There was an earth shattering bang and Cassandra stumbled back, then she fell, seemingly in slow motion. Blood darkened her white shirt.

Everyone seemed to come back to their senses. Brad dropped the gun and bolted out of there. Everyone else followed, terrified that they would be caught. I should have gone with them but the sight of Cassandra sprawled on the grass made me stop. It didn't seem right to leave her. It was the first right decision I'd made that afternoon.

I knelt down beside her. Her eyes were wide with pain and fear. She fought to sit up, her eyes moving wildly, trying to focus on me. I pushed her back down gently. Taking off my jacket, I held it over the wound in her chest. Blood soaked through it.

"Stay still. I'll call an ambulance or something," I said frantically.

"God's real," she whispered. "Jesus is real. He wants me to go home."

"Home?" I wondered. Then, I realised what she was talking about. Heaven.

"Thank you for staying," she whispered. I had to lean over to hear what she said.

"I'm sorry," I whispered, knowing it wasn't enough. Words couldn't undo what had already happened. I wished with all my heart that I could turn back time. Maybe do things differently. But that's something no one can do, no matter how much they want to.
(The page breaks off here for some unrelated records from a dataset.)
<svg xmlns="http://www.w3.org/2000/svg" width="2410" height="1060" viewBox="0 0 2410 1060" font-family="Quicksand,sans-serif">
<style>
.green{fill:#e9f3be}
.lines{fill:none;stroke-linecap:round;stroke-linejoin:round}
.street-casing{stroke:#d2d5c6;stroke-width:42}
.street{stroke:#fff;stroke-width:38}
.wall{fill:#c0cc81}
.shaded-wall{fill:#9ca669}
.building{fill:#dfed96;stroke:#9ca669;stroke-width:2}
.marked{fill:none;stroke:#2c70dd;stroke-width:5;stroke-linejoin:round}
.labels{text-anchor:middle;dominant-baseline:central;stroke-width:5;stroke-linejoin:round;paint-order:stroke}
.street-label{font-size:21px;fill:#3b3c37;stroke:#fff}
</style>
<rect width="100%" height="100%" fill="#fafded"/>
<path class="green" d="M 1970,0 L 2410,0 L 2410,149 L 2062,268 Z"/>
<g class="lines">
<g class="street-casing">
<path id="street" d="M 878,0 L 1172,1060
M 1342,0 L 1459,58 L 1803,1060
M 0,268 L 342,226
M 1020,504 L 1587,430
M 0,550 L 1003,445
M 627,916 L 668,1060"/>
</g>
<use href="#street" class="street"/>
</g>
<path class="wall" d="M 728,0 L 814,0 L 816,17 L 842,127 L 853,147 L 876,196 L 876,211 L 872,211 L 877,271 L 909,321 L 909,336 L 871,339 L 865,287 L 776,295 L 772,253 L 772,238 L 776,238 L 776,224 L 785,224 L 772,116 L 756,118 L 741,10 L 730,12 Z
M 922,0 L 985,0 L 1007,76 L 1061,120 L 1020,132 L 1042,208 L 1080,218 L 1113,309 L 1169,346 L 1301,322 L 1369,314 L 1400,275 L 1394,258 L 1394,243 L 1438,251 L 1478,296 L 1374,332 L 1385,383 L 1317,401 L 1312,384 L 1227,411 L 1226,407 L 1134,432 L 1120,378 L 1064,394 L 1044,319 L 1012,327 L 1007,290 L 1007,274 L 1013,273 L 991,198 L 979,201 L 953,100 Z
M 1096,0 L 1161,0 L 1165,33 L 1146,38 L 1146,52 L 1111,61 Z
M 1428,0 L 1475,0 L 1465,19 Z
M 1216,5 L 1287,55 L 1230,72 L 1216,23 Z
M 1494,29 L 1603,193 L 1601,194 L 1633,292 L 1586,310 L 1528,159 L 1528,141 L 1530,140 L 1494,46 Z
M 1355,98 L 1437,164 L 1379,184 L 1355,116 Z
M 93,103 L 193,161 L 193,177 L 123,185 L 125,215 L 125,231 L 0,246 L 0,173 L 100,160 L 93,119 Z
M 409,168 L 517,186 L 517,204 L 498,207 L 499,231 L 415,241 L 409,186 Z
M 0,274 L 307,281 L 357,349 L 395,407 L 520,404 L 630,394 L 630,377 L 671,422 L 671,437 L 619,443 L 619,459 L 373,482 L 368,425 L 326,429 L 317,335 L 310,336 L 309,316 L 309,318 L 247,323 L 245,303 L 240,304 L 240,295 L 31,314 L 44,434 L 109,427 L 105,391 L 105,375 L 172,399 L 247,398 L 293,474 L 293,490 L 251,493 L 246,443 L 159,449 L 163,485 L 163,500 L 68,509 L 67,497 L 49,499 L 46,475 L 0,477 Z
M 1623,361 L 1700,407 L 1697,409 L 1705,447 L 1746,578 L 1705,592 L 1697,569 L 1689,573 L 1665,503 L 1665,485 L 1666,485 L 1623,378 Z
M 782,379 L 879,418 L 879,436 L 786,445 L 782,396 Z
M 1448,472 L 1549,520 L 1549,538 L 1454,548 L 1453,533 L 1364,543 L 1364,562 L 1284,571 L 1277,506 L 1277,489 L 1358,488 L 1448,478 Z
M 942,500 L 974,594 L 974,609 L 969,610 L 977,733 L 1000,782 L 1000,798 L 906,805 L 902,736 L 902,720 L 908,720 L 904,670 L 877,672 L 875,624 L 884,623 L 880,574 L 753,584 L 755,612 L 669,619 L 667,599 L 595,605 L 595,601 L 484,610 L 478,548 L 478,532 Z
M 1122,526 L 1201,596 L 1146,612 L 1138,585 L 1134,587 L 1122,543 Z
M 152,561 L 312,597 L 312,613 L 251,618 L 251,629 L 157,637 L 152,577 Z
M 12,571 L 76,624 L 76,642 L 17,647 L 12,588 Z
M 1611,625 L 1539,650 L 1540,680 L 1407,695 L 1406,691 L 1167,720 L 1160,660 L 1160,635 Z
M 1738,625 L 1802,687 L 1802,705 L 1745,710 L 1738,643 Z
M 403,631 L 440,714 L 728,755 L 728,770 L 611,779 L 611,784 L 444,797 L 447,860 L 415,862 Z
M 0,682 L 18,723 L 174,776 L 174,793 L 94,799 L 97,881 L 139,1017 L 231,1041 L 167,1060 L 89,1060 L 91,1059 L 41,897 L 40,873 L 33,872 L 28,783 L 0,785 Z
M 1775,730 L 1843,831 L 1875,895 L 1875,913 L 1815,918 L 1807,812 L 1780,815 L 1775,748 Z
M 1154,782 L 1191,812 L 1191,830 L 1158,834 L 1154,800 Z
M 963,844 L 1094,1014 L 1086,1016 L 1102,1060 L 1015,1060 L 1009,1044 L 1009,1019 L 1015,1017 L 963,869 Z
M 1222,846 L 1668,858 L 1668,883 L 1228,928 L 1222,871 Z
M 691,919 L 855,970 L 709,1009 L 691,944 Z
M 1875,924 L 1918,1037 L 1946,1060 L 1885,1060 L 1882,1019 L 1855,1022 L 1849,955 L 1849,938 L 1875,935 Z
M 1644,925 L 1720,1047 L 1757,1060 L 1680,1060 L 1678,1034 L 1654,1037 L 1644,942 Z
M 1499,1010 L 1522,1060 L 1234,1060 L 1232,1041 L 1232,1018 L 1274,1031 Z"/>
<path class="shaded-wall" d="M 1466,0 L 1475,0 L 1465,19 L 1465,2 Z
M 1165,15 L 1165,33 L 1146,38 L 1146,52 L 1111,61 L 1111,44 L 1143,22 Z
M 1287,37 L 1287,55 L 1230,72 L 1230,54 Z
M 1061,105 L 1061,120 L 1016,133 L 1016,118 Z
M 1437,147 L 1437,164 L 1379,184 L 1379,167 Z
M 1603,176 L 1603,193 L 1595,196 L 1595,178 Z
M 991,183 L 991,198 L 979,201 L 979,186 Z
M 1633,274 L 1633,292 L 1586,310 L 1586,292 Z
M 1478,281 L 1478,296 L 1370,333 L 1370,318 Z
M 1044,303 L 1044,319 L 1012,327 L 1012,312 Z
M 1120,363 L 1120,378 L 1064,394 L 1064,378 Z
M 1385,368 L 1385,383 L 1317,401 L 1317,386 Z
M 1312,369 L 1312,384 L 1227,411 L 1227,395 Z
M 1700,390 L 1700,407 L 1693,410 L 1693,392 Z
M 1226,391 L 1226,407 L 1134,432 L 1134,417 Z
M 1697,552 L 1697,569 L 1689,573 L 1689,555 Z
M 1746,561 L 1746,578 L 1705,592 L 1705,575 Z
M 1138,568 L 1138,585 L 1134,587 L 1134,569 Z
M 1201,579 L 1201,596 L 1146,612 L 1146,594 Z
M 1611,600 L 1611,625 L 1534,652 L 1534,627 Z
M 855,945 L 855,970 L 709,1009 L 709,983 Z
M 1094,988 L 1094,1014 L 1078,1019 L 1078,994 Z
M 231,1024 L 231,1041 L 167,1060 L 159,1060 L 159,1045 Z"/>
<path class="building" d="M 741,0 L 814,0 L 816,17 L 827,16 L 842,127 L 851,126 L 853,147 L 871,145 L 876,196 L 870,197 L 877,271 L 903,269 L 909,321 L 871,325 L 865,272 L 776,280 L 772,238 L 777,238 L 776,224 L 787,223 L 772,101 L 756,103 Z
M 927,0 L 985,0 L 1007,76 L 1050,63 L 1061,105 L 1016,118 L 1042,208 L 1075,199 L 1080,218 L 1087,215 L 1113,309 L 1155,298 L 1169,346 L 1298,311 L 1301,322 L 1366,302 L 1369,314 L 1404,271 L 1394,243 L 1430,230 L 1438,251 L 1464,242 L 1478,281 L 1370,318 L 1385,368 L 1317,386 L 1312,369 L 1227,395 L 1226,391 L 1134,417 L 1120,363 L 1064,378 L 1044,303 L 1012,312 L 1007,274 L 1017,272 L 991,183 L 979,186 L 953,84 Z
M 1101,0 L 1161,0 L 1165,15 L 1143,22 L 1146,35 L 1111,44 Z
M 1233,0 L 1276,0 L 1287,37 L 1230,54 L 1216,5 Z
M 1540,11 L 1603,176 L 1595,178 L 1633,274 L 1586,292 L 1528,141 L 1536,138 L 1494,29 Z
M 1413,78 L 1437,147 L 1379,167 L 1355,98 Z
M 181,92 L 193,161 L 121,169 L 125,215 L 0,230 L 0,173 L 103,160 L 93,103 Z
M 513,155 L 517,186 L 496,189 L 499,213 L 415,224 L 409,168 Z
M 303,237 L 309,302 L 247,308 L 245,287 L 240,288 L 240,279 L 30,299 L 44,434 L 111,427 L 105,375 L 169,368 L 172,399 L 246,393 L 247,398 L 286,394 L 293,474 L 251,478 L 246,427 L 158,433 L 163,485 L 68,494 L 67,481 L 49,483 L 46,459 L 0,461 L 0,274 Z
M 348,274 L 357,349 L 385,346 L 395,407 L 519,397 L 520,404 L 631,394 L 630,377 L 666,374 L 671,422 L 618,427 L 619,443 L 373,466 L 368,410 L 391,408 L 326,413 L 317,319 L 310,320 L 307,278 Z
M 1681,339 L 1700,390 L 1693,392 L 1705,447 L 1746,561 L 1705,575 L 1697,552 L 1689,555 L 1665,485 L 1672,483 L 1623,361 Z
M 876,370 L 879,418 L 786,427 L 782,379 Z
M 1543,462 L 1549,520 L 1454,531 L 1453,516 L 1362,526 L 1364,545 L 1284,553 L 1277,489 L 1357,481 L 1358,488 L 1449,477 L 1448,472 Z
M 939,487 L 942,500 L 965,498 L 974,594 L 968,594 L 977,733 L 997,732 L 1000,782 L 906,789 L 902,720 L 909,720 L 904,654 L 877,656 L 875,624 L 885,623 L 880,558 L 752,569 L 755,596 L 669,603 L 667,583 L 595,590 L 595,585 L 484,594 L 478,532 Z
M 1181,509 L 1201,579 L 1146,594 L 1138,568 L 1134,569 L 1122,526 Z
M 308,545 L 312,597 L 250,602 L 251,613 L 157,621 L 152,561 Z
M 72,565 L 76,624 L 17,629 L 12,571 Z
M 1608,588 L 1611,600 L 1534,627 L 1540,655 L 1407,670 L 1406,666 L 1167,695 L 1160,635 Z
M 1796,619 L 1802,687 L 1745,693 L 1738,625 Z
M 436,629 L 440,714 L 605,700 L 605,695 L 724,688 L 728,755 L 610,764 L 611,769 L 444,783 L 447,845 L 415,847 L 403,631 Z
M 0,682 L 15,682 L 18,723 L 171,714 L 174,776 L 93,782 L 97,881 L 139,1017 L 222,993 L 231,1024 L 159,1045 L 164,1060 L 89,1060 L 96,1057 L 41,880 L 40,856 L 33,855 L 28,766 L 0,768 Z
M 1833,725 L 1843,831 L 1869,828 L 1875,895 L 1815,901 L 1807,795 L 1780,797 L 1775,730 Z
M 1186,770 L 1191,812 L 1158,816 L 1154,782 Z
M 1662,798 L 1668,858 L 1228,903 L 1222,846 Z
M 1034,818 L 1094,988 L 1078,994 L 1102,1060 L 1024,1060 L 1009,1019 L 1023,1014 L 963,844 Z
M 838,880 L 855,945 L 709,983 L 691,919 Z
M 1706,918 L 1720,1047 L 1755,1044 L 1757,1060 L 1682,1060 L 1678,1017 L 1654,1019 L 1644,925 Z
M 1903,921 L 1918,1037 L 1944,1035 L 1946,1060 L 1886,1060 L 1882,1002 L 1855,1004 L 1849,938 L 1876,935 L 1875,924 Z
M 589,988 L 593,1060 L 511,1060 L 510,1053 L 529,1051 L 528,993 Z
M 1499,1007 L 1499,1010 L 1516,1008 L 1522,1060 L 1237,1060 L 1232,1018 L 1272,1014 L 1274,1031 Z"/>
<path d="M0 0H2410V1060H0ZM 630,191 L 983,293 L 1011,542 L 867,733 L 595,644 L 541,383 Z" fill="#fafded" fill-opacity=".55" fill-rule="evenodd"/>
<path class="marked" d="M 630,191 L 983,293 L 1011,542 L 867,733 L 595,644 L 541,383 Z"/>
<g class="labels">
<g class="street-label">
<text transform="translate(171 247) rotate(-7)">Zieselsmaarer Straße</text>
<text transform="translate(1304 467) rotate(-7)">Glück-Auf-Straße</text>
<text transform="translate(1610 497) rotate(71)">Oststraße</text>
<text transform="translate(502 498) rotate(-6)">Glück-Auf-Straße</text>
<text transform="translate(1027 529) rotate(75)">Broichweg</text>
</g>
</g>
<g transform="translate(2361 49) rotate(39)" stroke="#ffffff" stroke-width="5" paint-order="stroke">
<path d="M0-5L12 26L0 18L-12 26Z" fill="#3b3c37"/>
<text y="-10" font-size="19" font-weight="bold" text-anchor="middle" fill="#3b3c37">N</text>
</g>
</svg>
"Then I guess this wasn't a waste after all," she whispered. Her pale lips turned up in a small smile and she closed her eyes for the last time.

I sat there for a long time until a roller blader came by and saw us. Brad's fingerprints were found on the gun and he was charged with murder. One of my classmates told me that he was in counselling.

I come back to Cassandra's grave almost every month. I guess it is sort of in atonement for playing a part in her death. I also go to church every Sunday. If Cassandra believed in God so much that she paid the ultimate price for Him, then there must be some truth in it.

My pastor tells me that God has forgiven me, but I'm not so sure. I don't believe that God will ever forgive me, because I can't forgive myself.